The calc review was very helpful, and set me up to get through the first chapters of FERM. For the general modules, FERM WAS EVERYTHING.

I took the ~800 page FERM to Kinkos and had it cut into 6 volumes of ~10 chapters each, so I could carry one around and not seem like such a daunting task. It was only about $30 to have it done and I am glad I did because with spiral binding, the pages lay flat, which is nice.

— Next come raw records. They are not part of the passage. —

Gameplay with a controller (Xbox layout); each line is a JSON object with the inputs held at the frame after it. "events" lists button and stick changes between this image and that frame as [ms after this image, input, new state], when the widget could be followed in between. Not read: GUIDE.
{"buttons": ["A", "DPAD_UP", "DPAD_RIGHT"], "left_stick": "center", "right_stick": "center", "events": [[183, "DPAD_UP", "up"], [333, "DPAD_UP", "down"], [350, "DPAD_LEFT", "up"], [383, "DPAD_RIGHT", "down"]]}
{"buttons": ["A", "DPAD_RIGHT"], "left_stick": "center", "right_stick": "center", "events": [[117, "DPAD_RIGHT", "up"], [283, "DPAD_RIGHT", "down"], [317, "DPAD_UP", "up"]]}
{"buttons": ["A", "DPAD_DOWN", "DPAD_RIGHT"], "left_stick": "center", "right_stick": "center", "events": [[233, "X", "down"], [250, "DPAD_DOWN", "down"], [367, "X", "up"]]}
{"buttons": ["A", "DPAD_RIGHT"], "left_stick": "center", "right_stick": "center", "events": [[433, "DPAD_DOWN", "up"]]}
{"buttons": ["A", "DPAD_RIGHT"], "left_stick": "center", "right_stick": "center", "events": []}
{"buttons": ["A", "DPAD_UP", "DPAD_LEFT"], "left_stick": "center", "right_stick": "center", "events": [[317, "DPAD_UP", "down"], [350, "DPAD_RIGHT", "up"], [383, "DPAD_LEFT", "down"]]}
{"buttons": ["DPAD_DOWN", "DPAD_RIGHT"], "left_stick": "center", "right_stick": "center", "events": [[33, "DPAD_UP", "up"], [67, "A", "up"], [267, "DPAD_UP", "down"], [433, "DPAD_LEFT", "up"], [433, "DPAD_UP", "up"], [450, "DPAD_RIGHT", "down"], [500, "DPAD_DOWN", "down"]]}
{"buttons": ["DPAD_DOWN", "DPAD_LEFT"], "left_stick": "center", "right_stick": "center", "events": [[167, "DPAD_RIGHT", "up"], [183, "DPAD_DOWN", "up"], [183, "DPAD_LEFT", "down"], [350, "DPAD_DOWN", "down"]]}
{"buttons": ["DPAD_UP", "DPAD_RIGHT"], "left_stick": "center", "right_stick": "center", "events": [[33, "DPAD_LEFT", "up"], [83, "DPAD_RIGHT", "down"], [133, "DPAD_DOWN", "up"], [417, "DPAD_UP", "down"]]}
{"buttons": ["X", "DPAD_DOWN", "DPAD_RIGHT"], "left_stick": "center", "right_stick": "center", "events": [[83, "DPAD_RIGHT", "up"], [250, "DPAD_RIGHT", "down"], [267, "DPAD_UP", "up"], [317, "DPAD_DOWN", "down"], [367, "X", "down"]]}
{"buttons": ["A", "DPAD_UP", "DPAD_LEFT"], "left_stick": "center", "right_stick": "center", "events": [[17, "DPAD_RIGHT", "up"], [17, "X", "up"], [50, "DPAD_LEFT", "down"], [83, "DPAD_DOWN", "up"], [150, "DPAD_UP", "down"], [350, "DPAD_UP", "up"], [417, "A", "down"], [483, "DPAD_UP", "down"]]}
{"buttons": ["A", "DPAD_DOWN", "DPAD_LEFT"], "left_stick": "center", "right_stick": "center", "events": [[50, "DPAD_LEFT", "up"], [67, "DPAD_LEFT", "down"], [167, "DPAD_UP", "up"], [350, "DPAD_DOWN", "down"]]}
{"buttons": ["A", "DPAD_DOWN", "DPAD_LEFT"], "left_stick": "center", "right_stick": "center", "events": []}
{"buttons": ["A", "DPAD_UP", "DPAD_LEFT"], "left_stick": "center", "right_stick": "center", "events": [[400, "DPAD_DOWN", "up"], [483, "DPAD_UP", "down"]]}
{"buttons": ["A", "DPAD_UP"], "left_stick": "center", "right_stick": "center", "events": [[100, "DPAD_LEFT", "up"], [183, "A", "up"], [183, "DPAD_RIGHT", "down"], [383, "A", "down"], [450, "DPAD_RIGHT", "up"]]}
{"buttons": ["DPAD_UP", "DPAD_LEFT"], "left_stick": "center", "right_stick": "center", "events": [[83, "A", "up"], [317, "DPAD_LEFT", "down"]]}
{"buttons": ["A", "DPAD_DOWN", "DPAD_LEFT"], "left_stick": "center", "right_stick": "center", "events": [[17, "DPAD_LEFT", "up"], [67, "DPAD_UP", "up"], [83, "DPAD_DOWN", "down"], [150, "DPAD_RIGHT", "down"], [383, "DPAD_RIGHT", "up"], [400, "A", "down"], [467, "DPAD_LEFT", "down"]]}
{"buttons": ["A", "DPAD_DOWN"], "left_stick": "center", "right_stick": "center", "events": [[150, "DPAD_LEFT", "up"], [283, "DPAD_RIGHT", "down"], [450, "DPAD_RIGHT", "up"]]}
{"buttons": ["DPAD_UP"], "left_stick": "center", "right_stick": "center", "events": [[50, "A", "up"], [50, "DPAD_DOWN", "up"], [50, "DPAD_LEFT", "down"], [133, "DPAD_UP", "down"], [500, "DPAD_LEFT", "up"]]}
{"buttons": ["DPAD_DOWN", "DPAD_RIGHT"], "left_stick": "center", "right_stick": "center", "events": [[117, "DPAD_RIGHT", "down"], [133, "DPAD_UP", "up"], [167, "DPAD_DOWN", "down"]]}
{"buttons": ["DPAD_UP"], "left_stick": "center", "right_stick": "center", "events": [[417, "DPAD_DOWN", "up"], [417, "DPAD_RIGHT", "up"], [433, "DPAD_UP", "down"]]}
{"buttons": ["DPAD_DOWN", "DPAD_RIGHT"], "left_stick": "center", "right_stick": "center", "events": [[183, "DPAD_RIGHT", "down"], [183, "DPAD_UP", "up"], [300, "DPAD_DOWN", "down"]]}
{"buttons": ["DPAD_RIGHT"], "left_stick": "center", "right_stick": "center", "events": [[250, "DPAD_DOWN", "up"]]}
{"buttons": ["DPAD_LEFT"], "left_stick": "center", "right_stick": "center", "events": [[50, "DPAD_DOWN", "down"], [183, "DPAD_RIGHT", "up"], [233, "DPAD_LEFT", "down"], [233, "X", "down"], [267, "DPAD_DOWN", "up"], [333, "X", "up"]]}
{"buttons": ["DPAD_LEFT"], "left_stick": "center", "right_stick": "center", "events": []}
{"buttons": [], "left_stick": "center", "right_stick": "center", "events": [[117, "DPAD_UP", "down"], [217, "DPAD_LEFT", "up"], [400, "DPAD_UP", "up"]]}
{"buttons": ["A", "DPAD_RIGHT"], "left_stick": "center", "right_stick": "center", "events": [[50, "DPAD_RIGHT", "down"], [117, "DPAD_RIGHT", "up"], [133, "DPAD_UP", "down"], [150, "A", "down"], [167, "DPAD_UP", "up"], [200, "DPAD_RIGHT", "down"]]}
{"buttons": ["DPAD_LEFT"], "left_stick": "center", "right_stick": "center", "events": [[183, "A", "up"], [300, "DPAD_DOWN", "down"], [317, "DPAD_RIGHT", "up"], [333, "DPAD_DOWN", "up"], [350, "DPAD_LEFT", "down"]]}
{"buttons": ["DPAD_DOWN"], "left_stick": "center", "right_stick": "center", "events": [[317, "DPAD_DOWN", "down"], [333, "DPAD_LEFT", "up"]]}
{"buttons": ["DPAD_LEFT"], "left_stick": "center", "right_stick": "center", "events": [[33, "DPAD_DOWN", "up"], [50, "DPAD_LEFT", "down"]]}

The FERM covered all the questions on the general AM and PM portion to the best of my knowledge, with few exceptions. When reviewing, I was running out of time and got behind the schedule I set for myself( mostly by being distracted by summer stuff). I almost skipped engineering economics but decided to cover it. I am glad I did because that would have made my afternoon session miserable! I tried to work 1 chapter a day, but for me, getting through the Calc review took about 4-5 weeks. I actually went through it twice. I had to supplement my lack of college algebra with an occasional textbook lookup and Wikipedia  to learn how to do matrix math. This is not covered as well as I needed in the review, but was in about 2-3 questions on the exam so the extra effort paid off.

I went through the morning session ok, but left transposing my answers to the answer sheet until the end. Well, I only left 7 mins to do it in! That was pretty exciting. My hands were shaking a mile a minute. Then I realized on about question 60 that my answers didn't line up... Made it with about 2 minutes to spare. The afternoon was much better, finishing in 3 hrs. I had such a headache that I did not go back over my answers, which is my standard procedure. The afternoon session (general) was very similar to the questions in the FERM and I had plenty of time to work them.

Good luck! I am certain that if I can do it, anyone can! Just keep at it.


----------



## new_member

Civil26 said:


> Now, Its becoming a nightmare passing the EIT. I have failed twice already and I have decided very strongly that I am going to knock it down this time no matter what. But I need some advice from all of you. Can you please suggest some good review books with some theory and practice problems?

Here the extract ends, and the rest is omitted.